On June 26, 2003, Connecticut Governor John Rowland signed legislation amending the state's Renewable Portfolio Standard (RPS). Connecticut's RPS defines two categories of renewable energy, Class I and Class II, and sets separate requirements for both classes. Under the amended law, Class I includes wind, solar PV, fuel cells, methane gas from landfills, ocean thermal power, wave or tidal power, and some hydropower and biomass. Hydropower facilities that began operation before July 1, 2003 or have a capacity of 5 MW or more are no longer eligible for Class I requirements, which are set at 1 percent in 2004, rising to 7 percent by 2010. Class II includes municipal solid waste facilities, along with certain hydropower and biomass facilities that do not qualify under Class I. Class II requirements are set at 3 percent from 2004 through 2010. Under the previous RPS, renewable requirements applied only to competitive electric suppliers; the new RPS extends the requirements to utilities, which serve the majority of Connecticut's customers.

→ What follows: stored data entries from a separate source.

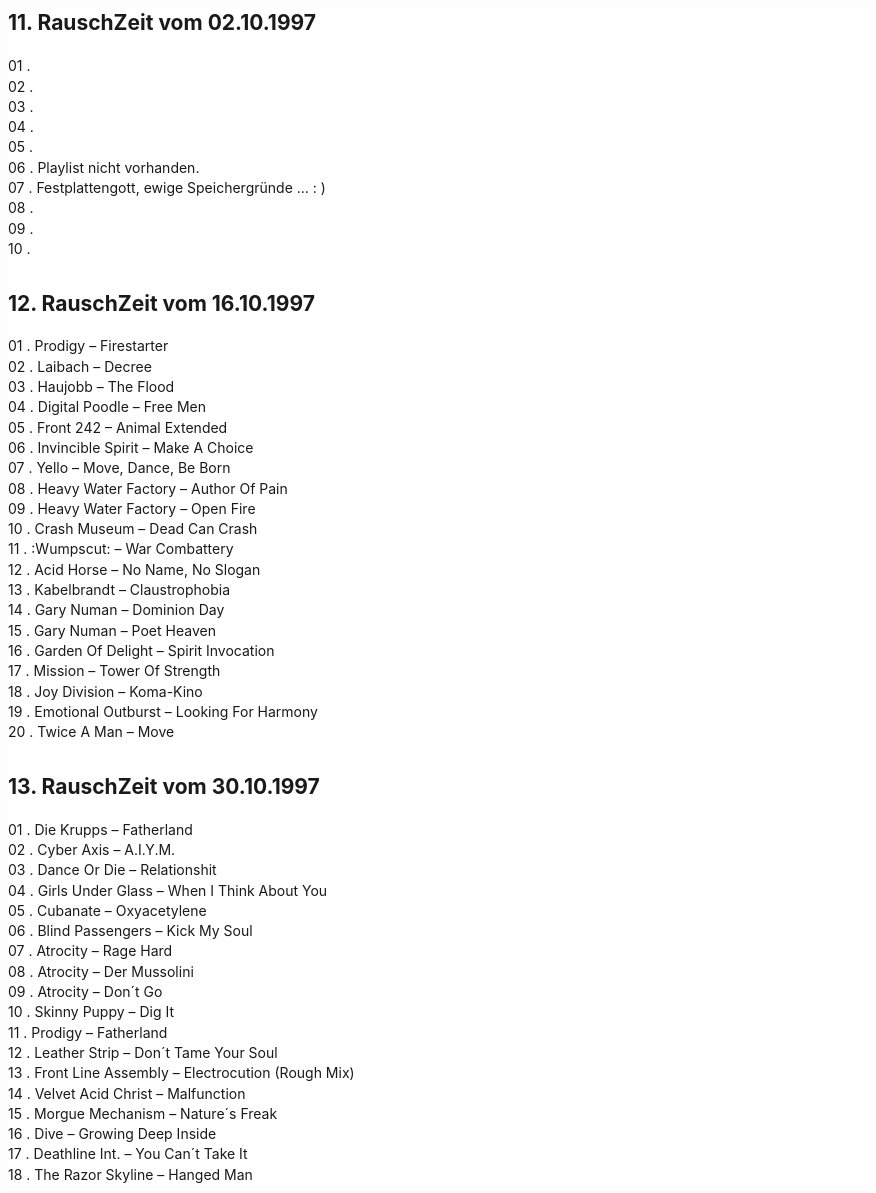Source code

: 
<a id="1176"></a>

## 11. RauschZeit vom 02.10.1997

<p>01 .<br />
02 .<br />
03 .<br />
04 .<br />
05 .<br />
06 . Playlist nicht vorhanden.<br />
07 . Festplattengott, ewige Speichergründe … : )<br />
08 .<br />
09 .<br />
10 .</p>


<a id="1178"></a>

## 12. RauschZeit vom 16.10.1997

<p>01 . Prodigy – Firestarter<br />
02 . Laibach – Decree<br />
03 . Haujobb – The Flood<br />
04 . Digital Poodle – Free Men<br />
05 . Front 242 – Animal Extended<br />
06 . Invincible Spirit – Make A Choice<br />
07 . Yello – Move, Dance, Be Born<br />
08 . Heavy Water Factory – Author Of Pain<br />
09 . Heavy Water Factory – Open Fire<br />
10 . Crash Museum – Dead Can Crash<br />
11 . :Wumpscut: – War Combattery<br />
12 . Acid Horse – No Name, No Slogan<br />
13 . Kabelbrandt – Claustrophobia<br />
14 . Gary Numan – Dominion Day<br />
15 . Gary Numan – Poet Heaven<br />
16 . Garden Of Delight – Spirit Invocation<br />
17 . Mission – Tower Of Strength<br />
18 . Joy Division – Koma-Kino<br />
19 . Emotional Outburst – Looking For Harmony<br />
20 . Twice A Man – Move</p>


<a id="1180"></a>

## 13. RauschZeit vom 30.10.1997

<p>01 . Die Krupps – Fatherland<br />
02 . Cyber Axis – A.I.Y.M.<br />
03 . Dance Or Die – Relationshit<br />
04 . Girls Under Glass – When I Think About You<br />
05 . Cubanate – Oxyacetylene<br />
06 . Blind Passengers – Kick My Soul<br />
07 . Atrocity – Rage Hard<br />
08 . Atrocity – Der Mussolini<br />
09 . Atrocity – Don´t Go<br />
10 . Skinny Puppy – Dig It<br />
11 . Prodigy – Fatherland<br />
12 . Leather Strip – Don´t Tame Your Soul<br />
13 . Front Line Assembly – Electrocution (Rough Mix)<br />
14 . Velvet Acid Christ – Malfunction<br />
15 . Morgue Mechanism – Nature´s Freak<br />
16 . Dive – Growing Deep Inside<br />
17 . Deathline Int. – You Can´t Take It<br />
18 . The Razor Skyline – Hanged Man<br />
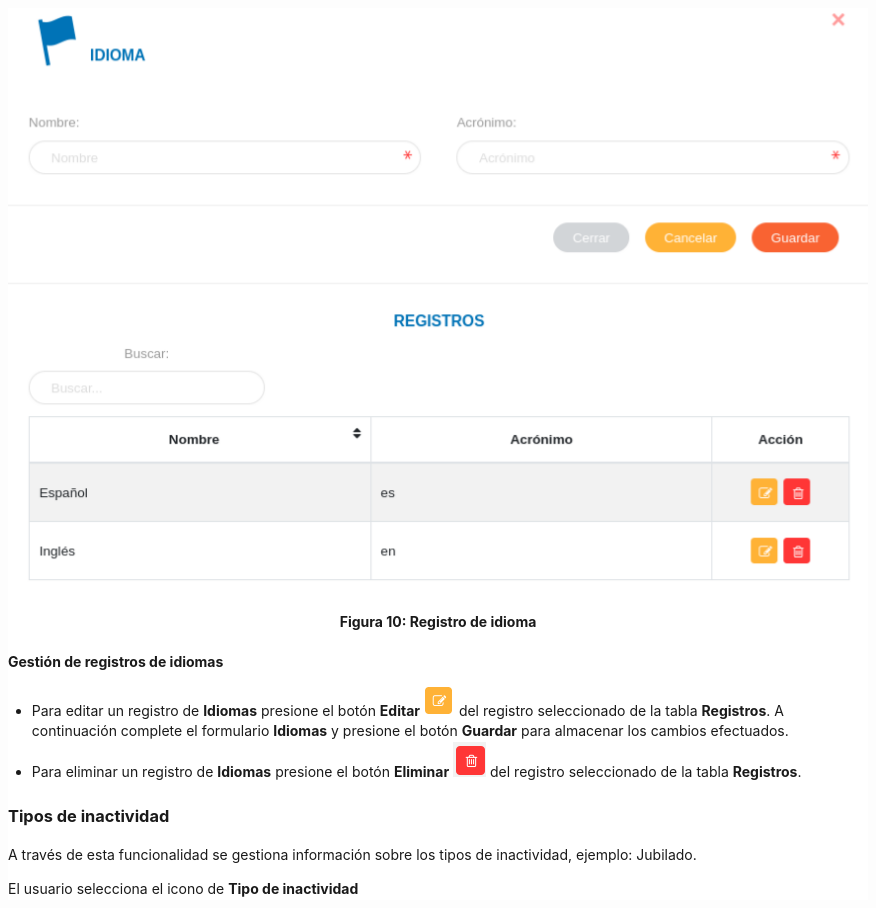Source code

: ![Screenshot](../img/image18.png#imagen)<div style="text-align: center;font-weight: bold">Figura 10: Registro de idioma</div> 
####
**Gestión de registros de idiomas**

-   Para editar un registro de **Idiomas** presione el botón **Editar** ![Screenshot](../img/edit.png) del registro seleccionado de la tabla **Registros**.  A continuación complete el formulario **Idiomas** y presione el botón **Guardar** para almacenar los cambios efectuados.
-   Para eliminar un registro de **Idiomas** presione el botón **Eliminar** ![Screenshot](../img/delete.png) del registro seleccionado de la tabla **Registros**.

### Tipos de inactividad

A través de esta funcionalidad se gestiona información sobre los tipos de inactividad, ejemplo: Jubilado.

El usuario selecciona el icono de **Tipo de inactividad**
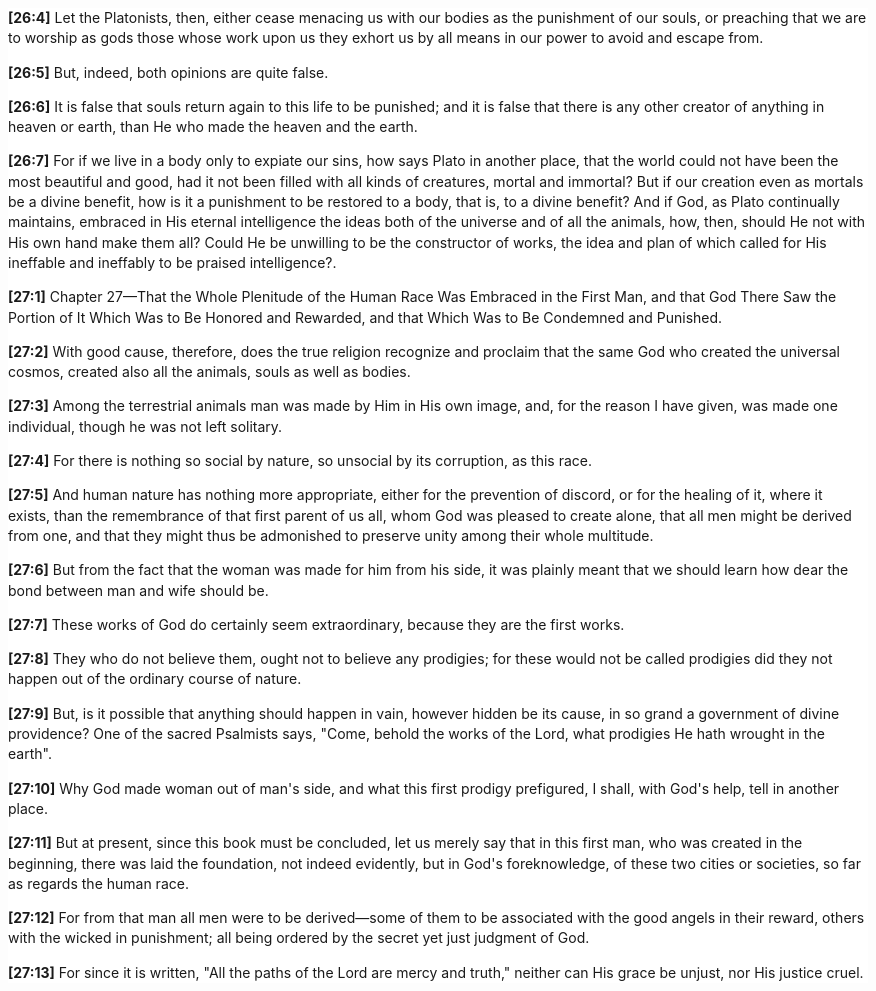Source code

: **[26:4]** Let the Platonists, then, either cease menacing us with our bodies as the punishment of our souls, or preaching that we are to worship as gods those whose work upon us they exhort us by all means in our power to avoid and escape from.

**[26:5]** But, indeed, both opinions are quite false.

**[26:6]** It is false that souls return again to this life to be punished; and it is false that there is any other creator of anything in heaven or earth, than He who made the heaven and the earth.

**[26:7]** For if we live in a body only to expiate our sins, how says Plato in another place, that the world could not have been the most beautiful and good, had it not been filled with all kinds of creatures, mortal and immortal? But if our creation even as mortals be a divine benefit, how is it a punishment to be restored to a body, that is, to a divine benefit? And if God, as Plato continually maintains, embraced in His eternal intelligence the ideas both of the universe and of all the animals, how, then, should He not with His own hand make them all? Could He be unwilling to be the constructor of works, the idea and plan of which called for His ineffable and ineffably to be praised intelligence?.

**[27:1]** Chapter 27—That the Whole Plenitude of the Human Race Was Embraced in the First Man, and that God There Saw the Portion of It Which Was to Be Honored and Rewarded, and that Which Was to Be Condemned and Punished.

**[27:2]** With good cause, therefore, does the true religion recognize and proclaim that the same God who created the universal cosmos, created also all the animals, souls as well as bodies.

**[27:3]** Among the terrestrial animals man was made by Him in His own image, and, for the reason I have given, was made one individual, though he was not left solitary.

**[27:4]** For there is nothing so social by nature, so unsocial by its corruption, as this race.

**[27:5]** And human nature has nothing more appropriate, either for the prevention of discord, or for the  healing of it, where it exists, than the remembrance of that first parent of us all, whom God was pleased to create alone, that all men might be derived from one, and that they might thus be admonished to preserve unity among their whole multitude.

**[27:6]** But from the fact that the woman was made for him from his side, it was plainly meant that we should learn how dear the bond between man and wife should be.

**[27:7]** These works of God do certainly seem extraordinary, because they are the first works.

**[27:8]** They who do not believe them, ought not to believe any prodigies; for these would not be called prodigies did they not happen out of the ordinary course of nature.

**[27:9]** But, is it possible that anything should happen in vain, however hidden be its cause, in so grand a government of divine providence? One of the sacred Psalmists says, "Come, behold the works of the Lord, what prodigies He hath wrought in the earth".

**[27:10]** Why God made woman out of man's side, and what this first prodigy prefigured, I shall, with God's help, tell in another place.

**[27:11]** But at present, since this book must be concluded, let us merely say that in this first man, who was created in the beginning, there was laid the foundation, not indeed evidently, but in God's foreknowledge, of these two cities or societies, so far as regards the human race.

**[27:12]** For from that man all men were to be derived—some of them to be associated with the good angels in their reward, others with the wicked in punishment; all being ordered by the secret yet just judgment of God.

**[27:13]** For since it is written, "All the paths of the Lord are mercy and truth," neither can His grace be unjust, nor His justice cruel.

North Carolina's Division of Air Quality (DAQ) within the Department of Environment and Natural Resources has released the first of a series of three reports assessing the impact of North Carolina's Clean Smokestack's Act (CSA) on carbon dioxide emissions. The report is in fulfillment of requirements of the Clean Smokestacks Act, passed and signed by Governor Mike Easley in June of 2002. The Act is focused primarily on putting stringent controls for SO2 and NOx on the state's 14 major coal-fired power plants. However, Sections 12 and 13 of this Act require the DAQ to study the effects of these controls on CO2 and mercury and what the added costs and benefits would be to further reduce these pollutants from additional controls on coal-fired power plants and other stationary sources. The reports are required each September for 2003, 2004 and 2005, for each pollutant. The current report, primarily pulled from existing references and reports, makes substantial observations and conclusions, but no recommendations at this time. The report presents a policy background on the issue, details emissions from North Carolina sources, and lists some options for reducing carbon emissions and increasing carbon sequestration.